It’s almost three years since the start of the first Covid 19 lockdown and for many of us, particularly those of us used to working in an office, it’s clear that the way we work has changed forever.

Gabriela Hersham

Gabriela Hersham

While we were familiar with remote-working technologies prior to the pandemic, they have quickly come to feel like second nature.

Discussions at the recent World Economic Forum drew my attention because of comments made by senior executives inferring that remote work was a passing necessity, that normality should resume and that reports of the office’s demise are much-exaggerated. In short, they said, workers should return to the office in force.

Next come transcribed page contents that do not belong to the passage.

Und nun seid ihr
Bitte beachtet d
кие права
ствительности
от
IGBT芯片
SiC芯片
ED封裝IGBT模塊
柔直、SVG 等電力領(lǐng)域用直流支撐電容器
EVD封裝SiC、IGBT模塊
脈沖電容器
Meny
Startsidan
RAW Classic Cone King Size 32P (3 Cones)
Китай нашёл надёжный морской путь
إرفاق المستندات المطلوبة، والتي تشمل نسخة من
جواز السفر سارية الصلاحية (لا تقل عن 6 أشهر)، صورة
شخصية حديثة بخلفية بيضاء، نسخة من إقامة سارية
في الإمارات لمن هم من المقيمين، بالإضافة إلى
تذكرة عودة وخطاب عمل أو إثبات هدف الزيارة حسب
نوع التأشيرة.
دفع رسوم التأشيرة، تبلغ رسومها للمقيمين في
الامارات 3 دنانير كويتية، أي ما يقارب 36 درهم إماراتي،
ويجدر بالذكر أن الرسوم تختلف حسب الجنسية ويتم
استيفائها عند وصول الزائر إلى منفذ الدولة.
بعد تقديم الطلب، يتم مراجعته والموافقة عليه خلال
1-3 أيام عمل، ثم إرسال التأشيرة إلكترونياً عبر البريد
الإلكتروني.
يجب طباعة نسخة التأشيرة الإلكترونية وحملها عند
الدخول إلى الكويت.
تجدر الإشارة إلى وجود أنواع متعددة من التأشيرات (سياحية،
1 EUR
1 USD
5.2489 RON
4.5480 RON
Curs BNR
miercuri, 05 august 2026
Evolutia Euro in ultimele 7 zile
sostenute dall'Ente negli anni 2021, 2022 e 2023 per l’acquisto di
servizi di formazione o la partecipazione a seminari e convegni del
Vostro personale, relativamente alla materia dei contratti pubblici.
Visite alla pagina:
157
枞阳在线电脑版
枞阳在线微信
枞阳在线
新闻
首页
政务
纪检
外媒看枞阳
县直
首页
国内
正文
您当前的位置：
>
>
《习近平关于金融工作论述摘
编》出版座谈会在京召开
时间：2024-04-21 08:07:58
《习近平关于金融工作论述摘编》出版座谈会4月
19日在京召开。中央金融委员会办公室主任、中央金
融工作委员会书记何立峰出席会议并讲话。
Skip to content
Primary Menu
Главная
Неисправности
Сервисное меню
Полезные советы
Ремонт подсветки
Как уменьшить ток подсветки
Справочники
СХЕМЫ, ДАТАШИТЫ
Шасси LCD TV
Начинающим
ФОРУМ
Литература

I support the ends of getting people back to the office, but not the means. Anecdotally, people tend to consider those working beside them to be more productive. Office space is a cost incurred that becomes less defensible if desks are empty. There are plenty of benefits to working alongside one another at least part of the time.

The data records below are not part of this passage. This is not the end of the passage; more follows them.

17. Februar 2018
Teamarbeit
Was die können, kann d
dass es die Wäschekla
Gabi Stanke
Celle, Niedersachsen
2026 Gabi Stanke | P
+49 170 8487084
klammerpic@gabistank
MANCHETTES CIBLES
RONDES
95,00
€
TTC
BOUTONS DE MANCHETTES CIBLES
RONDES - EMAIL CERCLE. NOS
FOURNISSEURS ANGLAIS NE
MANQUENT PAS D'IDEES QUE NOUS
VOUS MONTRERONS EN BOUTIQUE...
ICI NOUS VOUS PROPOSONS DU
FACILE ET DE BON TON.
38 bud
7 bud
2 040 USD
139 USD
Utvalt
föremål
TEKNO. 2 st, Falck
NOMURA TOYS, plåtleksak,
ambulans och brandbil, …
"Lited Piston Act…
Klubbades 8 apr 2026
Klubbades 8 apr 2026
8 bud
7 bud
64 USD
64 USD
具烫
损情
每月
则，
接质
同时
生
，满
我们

Which is correct: the office never again or the office all-day-all-the-time? You might expect the founder of a workspace group to campaign for the latter, but you’d be wrong. Even an ostensibly decentralised industry can find benefit from working closely together.

For me, the future is hybrid. Hybrid working is not a magic wand that waves away the issues, but one that needs to accommodate them. Problems around team cohesion remain, but equally we cannot in good conscience ignore the social changes that lockdowns have wrought for caregivers, for evaluation of what we find meaningful and for what we want out of work. Instead, we need a form of hybrid working that emphasises the best aspects of time spent in, and away from, the office.

“Carefully manufactured chance occurrences, physical design and co-location have often been used to encourage dialogue and incidental conversations that will lead to the next big idea.”

To do that, we must provide compelling reasons for being in the office. Dealing with the issue via stern words and admonishments from the top is going to sap the motivation of many employees.

The model for a successful office can draw much from innovation campuses. These clusters have given rise to breakthroughs in life sciences and high-performance computing, and suggest that we should bring together knowledge, application and skill to address these grand challenges.

Carefully manufactured chance occurrences, physical design and co-location have often been used to encourage dialogue and incidental conversations that will lead to the next big idea. From the next big ideas come products, services and then, it is hoped, profit.

Within innovation campuses, this can take place at the domain level and beyond the boundary of the company. While physical design helps, a social dimension does, too.

Society and commerce at once face seismic challenges – climate change, health, wellbeing and digital transformation – but also provide a solution. Many of these issues cross traditional boundaries in policy, discovery, practice and commerce.

In this context, the remote environment becomes a place for deeper, more involved work. Currently, it is difficult to make the remote working environment a facsimile of the office. For all the connectivity afforded to us, remote work lacks the human connection that supports creativity.

Maybe the next iteration of the web will solve that problem. Until then, the office remains a vital part of how we work.